M. Roney a joué avec, ou derrière, Miles Davis entre 1985 et 1991 et on voyait bien que l'émotion soufflait fort, jeudi au Musée des beaux-arts de Montréal, quand il a évoqué les dernières années de son maître, au cours du vernissage de l'exposition qui lui est consacrée.

Loin des débats musicologiques, admettons d'emblée que We Want Miles! Miles Davis: le jazz face à sa légende a pour objet la figure dominante du jazz du XXe siècle. «Miles Davis était la diva absoluta!», lance Nathalie Bondil, la directrice générale du MBAM où la musique a déjà fait partie des expositions consacrées à Andy Warhol et à John Lennon. Ici, toutefois, la musique est «exposée» comme jamais auparavant. «Nous ne sommes pas une salle de concert; nous avons dû dompter le son», a admis Mme Bondil en faisant référence aux îlots sonores - appelées «sourdines», pour évoquer la sourdine Harmon qui a «fait» le son Miles Davis (1926-1991) -, des enceintes, donc, où le visiteur peut écouter les oeuvres marquantes des huit grandes étapes de la carrière de celui que Duke Ellington appelait le «Picasso de l'art invisible».

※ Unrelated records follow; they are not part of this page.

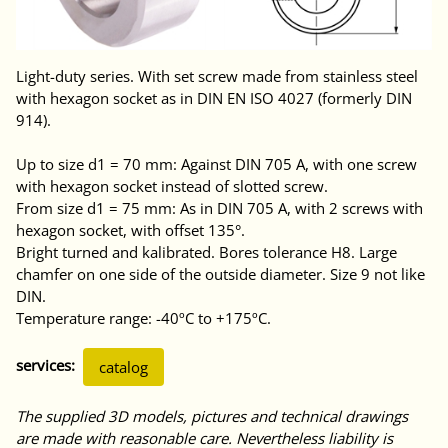
Light-duty series. With set screw made from stainless steel
with hexagon socket as in DIN EN ISO 4027 (formerly DIN
914).
Up to size d1 = 70 mm: Against DIN 705 A, with one screw
with hexagon socket instead of slotted screw.
From size d1 = 75 mm: As in DIN 705 A, with 2 screws with
hexagon socket, with offset 135°.
Bright turned and kalibrated. Bores tolerance H8. Large
chamfer on one side of the outside diameter. Size 9 not like
DIN.
Temperature range: -40ºC to +175ºC.
services:
catalog
The supplied 3D models, pictures and technical drawings
are made with reasonable care. Nevertheless liability is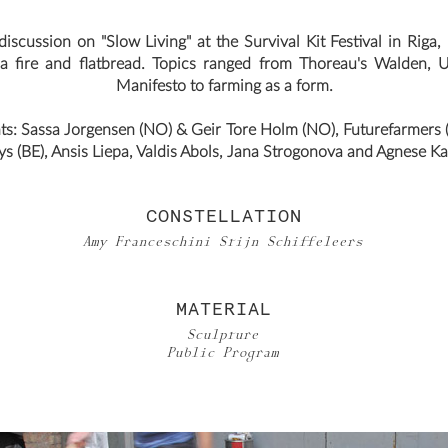
iscussion on "Slow Living" at the Survival Kit Festival in Riga,
a fire and flatbread. Topics ranged from Thoreau's Walden,
Manifesto to farming as a form.
nts: Sassa Jorgensen (NO) & Geir Tore Holm (NO), Futurefarmers 
s (BE), Ansis Liepa, Valdis Abols, Jana Strogonova and Agnese Ka
CONSTELLATION
Amy Franceschini Stijn Schiffeleers
MATERIAL
Sculpture
Public Program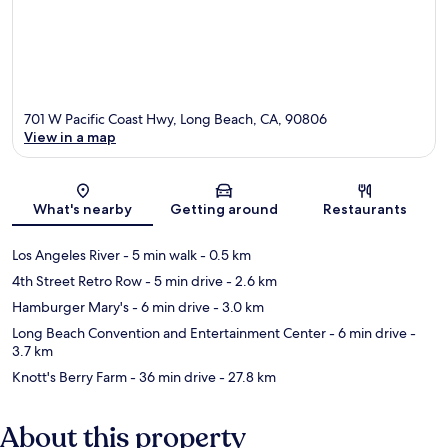
701 W Pacific Coast Hwy, Long Beach, CA, 90806
View in a map
Map
What's nearby
Getting around
Restaurants
Los Angeles River
- 5 min walk
- 0.5 km
4th Street Retro Row
- 5 min drive
- 2.6 km
Hamburger Mary's
- 6 min drive
- 3.0 km
Long Beach Convention and Entertainment Center
- 6 min drive
-
3.7 km
Knott's Berry Farm
- 36 min drive
- 27.8 km
About this property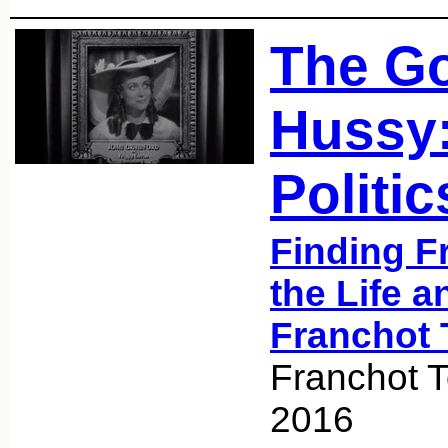
The G
Hussy:
Politic
Finding F
the Life a
Franchot 
Franchot 
2016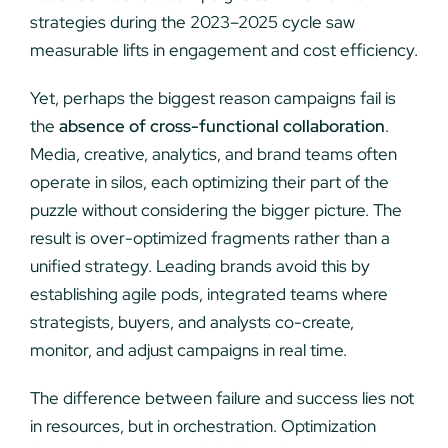
strategies during the 2023–2025 cycle saw
measurable lifts in engagement and cost efficiency.
Yet, perhaps the biggest reason campaigns fail is
the
absence of cross-functional collaboration
.
Media, creative, analytics, and brand teams often
operate in silos, each optimizing their part of the
puzzle without considering the bigger picture. The
result is over-optimized fragments rather than a
unified strategy. Leading brands avoid this by
establishing agile pods, integrated teams where
strategists, buyers, and analysts co-create,
monitor, and adjust campaigns in real time.
The difference between failure and success lies not
in resources, but in orchestration. Optimization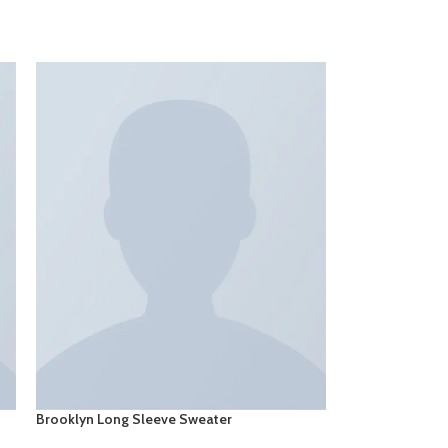
Brooklyn Long Sleeve Sweater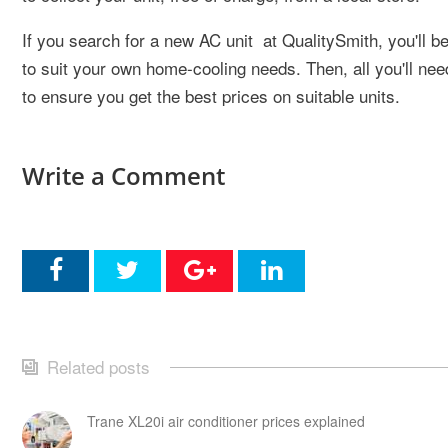
If you search for a new AC unit at QualitySmith, you'll b
to suit your own home-cooling needs. Then, all you'll need
to ensure you get the best prices on suitable units.
Write a Comment
Related posts
Trane XL20i air conditioner prices explained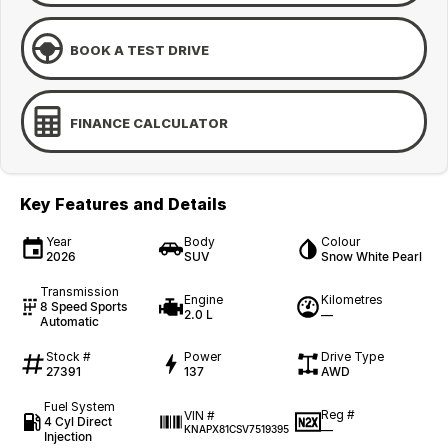
BOOK A TEST DRIVE
FINANCE CALCULATOR
Key Features and Details
Year
Body
Colour
2026
SUV
Snow White Pearl
Transmission
Engine
Kilometres
8 Speed Sports
2.0 L
—
Automatic
Stock #
Power
Drive Type
27391
137
AWD
Fuel System
Reg #
VIN #
4 Cyl Direct
—
KNAPX81CSV7519395
Injection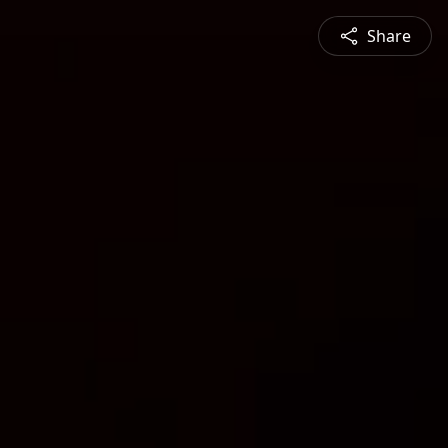
Share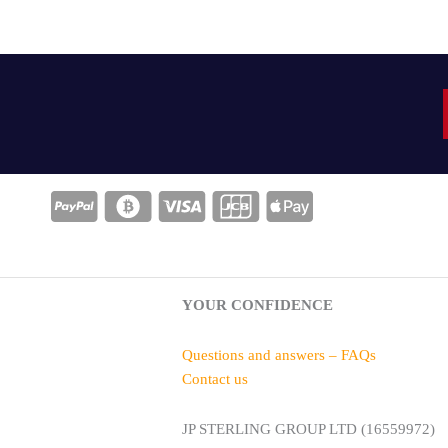
YOUR CONFIDENCE
Questions and answers – FAQs
Contact us
JP STERLING GROUP LTD (16559972)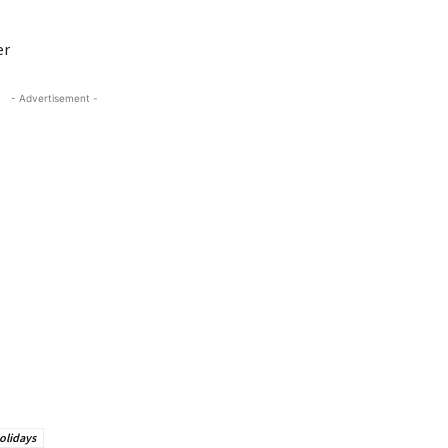
er
- Advertisement -
olidays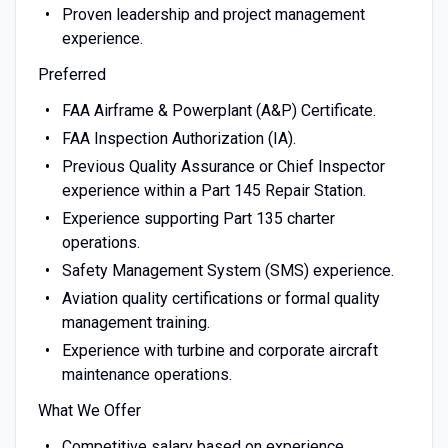
Proven leadership and project management
experience.
Preferred
FAA Airframe & Powerplant (A&P) Certificate.
FAA Inspection Authorization (IA).
Previous Quality Assurance or Chief Inspector
experience within a Part 145 Repair Station.
Experience supporting Part 135 charter
operations.
Safety Management System (SMS) experience.
Aviation quality certifications or formal quality
management training.
Experience with turbine and corporate aircraft
maintenance operations.
What We Offer
Competitive salary based on experience.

«Notre objectif était d'exposer la musique au même titre que des oeuvres d'autres champs artistiques.» Vincent Bessières, l'ancien rédacteur en chef du magazine Jazzman, agit comme commissaire de l'exposition We Want Miles! (du titre d'un disque de 1981) qu'il a conçue à la demande de la Cité de la musique de Paris où elle a attiré plus de 75 000 personnes, l'automne dernier. Pas tous des jazzophiles, bien sûr.

«En tant qu'ancien professeur (de français), j'ai toujours le souci de transmettre», dira Vincent Bessières, expliquant que l'exposition s'adresse autant aux profanes qu'aux spécialistes qui, s'ils n'y entendent rien de nouveau, y verront plein de documents inédits. Comme le manuscrit des notes de présentation du pianiste Bill Evans pour Kind of Blue (1959), le magnus opus de Miles Davis, le disque le plus vendu de l'histoire du jazz (quatre millions d'exemplaires).

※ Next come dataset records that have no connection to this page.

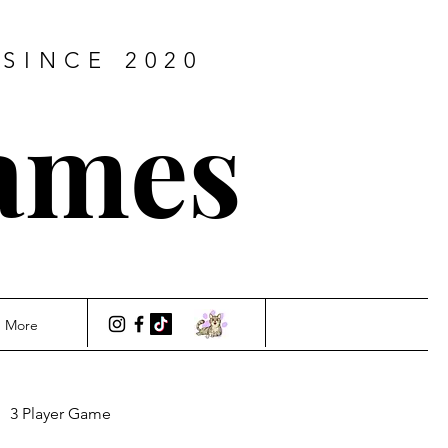
SINCE 2020
ames
More
3 Player Game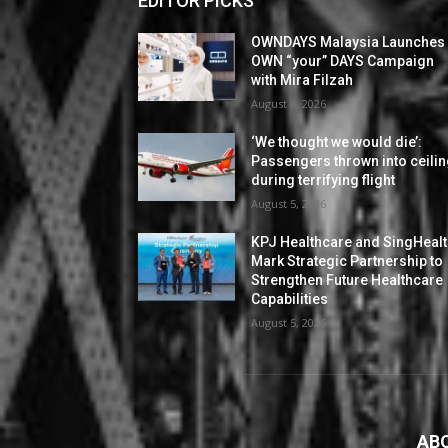
EDITOR PICKS
OWNDAYS Malaysia Launches
OWN “your” DAYS Campaign
with Mira Filzah
August 6, 2026
‘We thought we would die’:
Passengers thrown into ceili
during terrifying flight
August 5, 2026
KPJ Healthcare and SingHeal
Mark Strategic Partnership to
Strengthen Future Healthcare
Capabilities
August 5, 2026
AB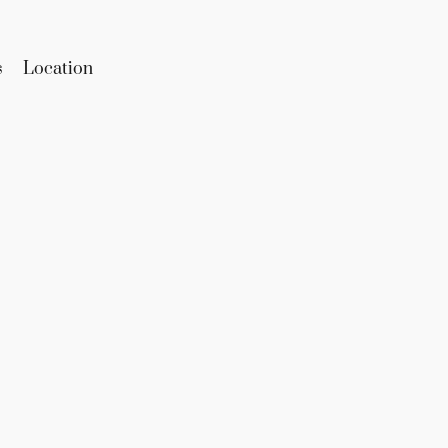
s
Location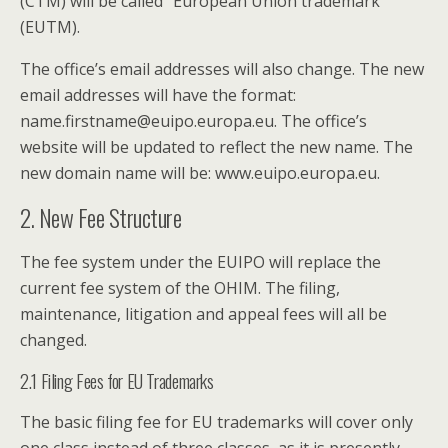
(CTM) will be called “European Union trademark”
(EUTM).
The office’s email addresses will also change. The new
email addresses will have the format:
name.firstname@euipo.europa.eu. The office’s
website will be updated to reflect the new name. The
new domain name will be: www.euipo.europa.eu.
2. New Fee Structure
The fee system under the EUIPO will replace the
current fee system of the OHIM. The filing,
maintenance, litigation and appeal fees will all be
changed.
2.1 Filing Fees for EU Trademarks
The basic filing fee for EU trademarks will cover only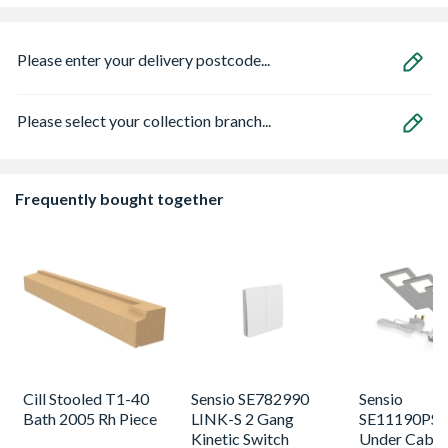
Please enter your delivery postcode...
Please select your collection branch...
Frequently bought together
Cill Stooled T1-40
Sensio SE782990
Sensio
Bath 2005 Rh Piece
LINK-S 2 Gang
SE11190PSK
Kinetic Switch
Under Cabin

Films, instruments, pochettes, oeuvres picturales: l'exposition compte plus de 300 documents de diverses natures que la scénographie met toujours en relation avec l'élément central: cette musique que Miles Davis a transformée quatre ou cinq fois durant sa vie. Ici les couvertures de magazines - magistrale recherche! - montrant le Kid Kodak génial qu'il était. Là, un des premiers pianos électriques Fender Rhodes. Sur ce mur, la photo de Miles ensanglanté: le black cat qui voulait être blanc vient de se faire matraquer par un policier new-yorkais. Dans une autre salle sombre - on se croirait dans un club -, les plus extravagants costumes de scène du temps où Miles Davis jouait les rock stars, lui, le seul jazzman jamais intronisé au Rock & Roll Hall of Fame.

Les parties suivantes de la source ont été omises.